Хорошее решение. А что потом?
— Допустим, мы выведем ее из игры. А что потом? — от того, как он ответит, зависит очень многое. Он тоже это понимает. У меня чешутся костяшки пальцев и сжимаются кулаки. Он смотрит пристально и серьезно, но губы сжаты в линию. Я поймал его, и он готов наброситься на меня прямо здесь и сейчас. Ну, бросайся, и проиграешь, мудила! Я мечтал получить его первый удар, как мечтают о выигрыше в лотерею.
— Потом мы спросим Нику.
Хорошо. Ну, то есть, плохо, конечно. Он не свелся, он ответил безукоризненно. Если бы не Ника, я был бы рад иметь с ним любые дела. Достойный мужик, не истеричка.

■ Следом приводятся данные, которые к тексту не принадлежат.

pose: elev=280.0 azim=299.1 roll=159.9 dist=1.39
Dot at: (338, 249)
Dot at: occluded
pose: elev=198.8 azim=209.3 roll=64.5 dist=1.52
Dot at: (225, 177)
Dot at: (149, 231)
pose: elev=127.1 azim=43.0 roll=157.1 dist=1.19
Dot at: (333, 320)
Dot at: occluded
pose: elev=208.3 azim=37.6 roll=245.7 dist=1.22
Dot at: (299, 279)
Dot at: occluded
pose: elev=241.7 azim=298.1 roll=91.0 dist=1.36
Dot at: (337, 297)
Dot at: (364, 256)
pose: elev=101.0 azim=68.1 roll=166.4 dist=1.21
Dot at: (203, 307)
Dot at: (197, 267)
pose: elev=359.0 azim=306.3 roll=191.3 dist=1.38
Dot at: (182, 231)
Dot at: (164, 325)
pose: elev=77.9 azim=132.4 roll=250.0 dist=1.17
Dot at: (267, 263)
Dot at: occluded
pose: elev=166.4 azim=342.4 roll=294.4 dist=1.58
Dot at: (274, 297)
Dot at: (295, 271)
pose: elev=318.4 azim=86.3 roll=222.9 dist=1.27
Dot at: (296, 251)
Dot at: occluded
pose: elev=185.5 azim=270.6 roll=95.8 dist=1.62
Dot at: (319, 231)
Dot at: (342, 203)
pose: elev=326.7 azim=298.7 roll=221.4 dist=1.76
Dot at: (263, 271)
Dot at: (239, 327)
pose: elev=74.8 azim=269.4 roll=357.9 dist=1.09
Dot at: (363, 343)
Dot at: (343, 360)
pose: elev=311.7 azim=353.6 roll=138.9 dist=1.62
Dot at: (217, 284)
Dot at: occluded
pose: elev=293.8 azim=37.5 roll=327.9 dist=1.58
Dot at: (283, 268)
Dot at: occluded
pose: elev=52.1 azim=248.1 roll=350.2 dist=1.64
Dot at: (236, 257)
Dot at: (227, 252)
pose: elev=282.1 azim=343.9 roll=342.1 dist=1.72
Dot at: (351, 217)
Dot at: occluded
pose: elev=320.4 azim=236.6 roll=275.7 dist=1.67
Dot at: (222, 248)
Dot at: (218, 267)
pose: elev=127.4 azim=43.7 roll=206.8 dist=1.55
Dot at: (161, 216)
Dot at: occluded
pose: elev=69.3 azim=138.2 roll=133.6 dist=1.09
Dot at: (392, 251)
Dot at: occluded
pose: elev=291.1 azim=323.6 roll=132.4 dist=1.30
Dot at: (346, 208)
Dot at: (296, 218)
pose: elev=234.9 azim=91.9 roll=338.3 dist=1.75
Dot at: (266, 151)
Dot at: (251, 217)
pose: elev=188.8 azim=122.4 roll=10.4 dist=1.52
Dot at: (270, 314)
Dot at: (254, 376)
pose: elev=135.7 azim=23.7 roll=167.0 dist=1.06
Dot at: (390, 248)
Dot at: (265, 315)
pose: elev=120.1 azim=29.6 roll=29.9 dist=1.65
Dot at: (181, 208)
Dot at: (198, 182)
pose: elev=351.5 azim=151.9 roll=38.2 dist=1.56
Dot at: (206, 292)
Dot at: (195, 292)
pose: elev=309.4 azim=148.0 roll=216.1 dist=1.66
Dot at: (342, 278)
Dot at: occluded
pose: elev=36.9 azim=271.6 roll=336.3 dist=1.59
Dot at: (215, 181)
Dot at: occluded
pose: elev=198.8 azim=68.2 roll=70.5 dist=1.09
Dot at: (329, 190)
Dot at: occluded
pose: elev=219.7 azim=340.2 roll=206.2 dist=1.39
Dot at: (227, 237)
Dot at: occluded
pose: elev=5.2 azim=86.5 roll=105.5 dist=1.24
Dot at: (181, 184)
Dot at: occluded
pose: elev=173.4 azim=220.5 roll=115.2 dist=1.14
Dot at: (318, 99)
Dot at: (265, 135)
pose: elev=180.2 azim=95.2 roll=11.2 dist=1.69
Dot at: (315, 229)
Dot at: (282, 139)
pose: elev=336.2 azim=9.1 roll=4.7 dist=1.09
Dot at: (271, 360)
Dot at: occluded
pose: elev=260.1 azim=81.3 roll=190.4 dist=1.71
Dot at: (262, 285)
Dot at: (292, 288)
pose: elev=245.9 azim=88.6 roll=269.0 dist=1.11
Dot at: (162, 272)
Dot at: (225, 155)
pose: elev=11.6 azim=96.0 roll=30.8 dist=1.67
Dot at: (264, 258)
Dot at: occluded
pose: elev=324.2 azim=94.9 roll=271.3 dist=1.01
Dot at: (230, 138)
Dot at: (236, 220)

— Я думаю, это будет правильно.
Он улыбнулся. Я сделал хороший ход, ему нравится. Думаю, мы сможем уделать великую и ужасную Ли.
— Ты позвал меня. У тебя есть план? — спросил Каминский.
— В том то и дело. Плана нет. Я думал посадить ее. Но она выйдет.
— Я думал о том, чтобы убить ее. Но Ника мне не простит.
Надо же! Сильно. Я бы не смог. Наверное.
— Я думаю, нам нужен кто-то еще. Кто-то, кто хорошо ее знает, кто-то, кто может придумать план. Я знаю только одного человека, который связан с ней. Некто Марго Чеар.
Каминский шлепнул ладонью по столу:
— Верно! Марго! Мы спросим Марго!
И он позвонил.
***
Марго согласилась встретиться с нами. Завтра, в семь. Мы вышли из кабака и остановились у машин. Музыкант посмотрел на меня. Я на него. И протянул руку. Он снова улыбнулся и пожал ее.
Я прыгнул в машину и поехал домой, люто завидуя музыканту. Он ехал к Нике. Я знал это, хотя не мог бы объяснить, откуда знаю. А я ехал домой, и думал, как буду печально рассматривать Никины фотки. Чертов музыкант! И чертова Ли! Мне повезло попасть в такой расклад, когда и с тузами на руках чувствуешь себя шестеркой. Допустим, только допустим, что мы выведем Ли из игры. Какие у меня шансы против Каминского? Ничтожные. Остается только надеяться, что Ника — это и есть моя судьба. И Судьба позаботится о нас сама.